### DOCUMENT SOURCE
——

Le préfet a également rappelé que le CODAF vise à préserver le tissu économique de Mayotte et à lutter contre la concurrence déloyale. « Lorsque vous ne déclarez pas vos impôts, vos travailleurs ou pratiquez des prix artificiellement bas, vous faîtes de la concurrence déloyale. Le CODAF rétablit l’équilibre et protège les entreprises qui respectent la loi. Au-delà du gain économique, il s’agit aussi de protéger le social et l’ordre public ».

Le bilan en chiffres

Les chiffres détaillés du bilan 2025.

Dans le secteur de la protection de la santé de la population, le CODAF a mis en demeure ou fermé administrativement 23 commerces alimentaires pour raisons sanitaires, détruit 3 tonnes de marchandises non conformes dans les supermarchés et 1.480 kg de produits dans les restaurants contrôlés, et saisi 366 kg de végétaux vendus à la sauvette.

Sur le volet lutte contre les facteurs d’attractivité de l’immigration clandestine, 18 procédures ont été engagées contre les marchands de sommeil, 13 hectares de cultures illégales détruits et 43 étrangers en situation irrégulière placés au Centre de Rétention Administrative (CRA).

——

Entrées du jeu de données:
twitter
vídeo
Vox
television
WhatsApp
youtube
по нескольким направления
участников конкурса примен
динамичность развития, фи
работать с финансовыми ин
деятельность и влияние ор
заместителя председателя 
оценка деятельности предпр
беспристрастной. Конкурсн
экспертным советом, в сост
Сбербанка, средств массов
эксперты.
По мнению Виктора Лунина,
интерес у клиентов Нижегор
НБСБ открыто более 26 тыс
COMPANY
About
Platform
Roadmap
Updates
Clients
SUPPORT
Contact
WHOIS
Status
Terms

——

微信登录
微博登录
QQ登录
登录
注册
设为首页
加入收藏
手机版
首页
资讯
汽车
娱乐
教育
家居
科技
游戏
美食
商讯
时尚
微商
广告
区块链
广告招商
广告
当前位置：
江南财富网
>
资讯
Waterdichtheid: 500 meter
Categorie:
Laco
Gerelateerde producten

——

### CONSIGNE
Reproduisez intégralement le document source sur le bilan du CODAF à Mayotte, sans rien y changer.

### TRAVAIL RÉALISÉ
Le préfet a également rappelé que le CODAF vise à préserver le tissu économique de Mayotte et à lutter contre la concurrence déloyale. « Lorsque vous ne déclarez pas vos impôts, vos travailleurs ou pratiquez des prix artificiellement bas, vous faîtes de la concurrence déloyale. Le CODAF rétablit l’équilibre et protège les entreprises qui respectent la loi. Au-delà du gain économique, il s’agit aussi de protéger le social et l’ordre public ».

Le bilan en chiffres

Les chiffres détaillés du bilan 2025.

Dans le secteur de la protection de la santé de la population, le CODAF a mis en demeure ou fermé administrativement 23 commerces alimentaires pour raisons sanitaires, détruit 3 tonnes de marchandises non conformes dans les supermarchés et 1.480 kg de produits dans les restaurants contrôlés, et saisi 366 kg de végétaux vendus à la sauvette.

Sur le volet lutte contre les facteurs d’attractivité de l’immigration clandestine, 18 procédures ont été engagées contre les marchands de sommeil, 13 hectares de cultures illégales détruits et 43 étrangers en situation irrégulière placés au Centre de Rétention Administrative (CRA).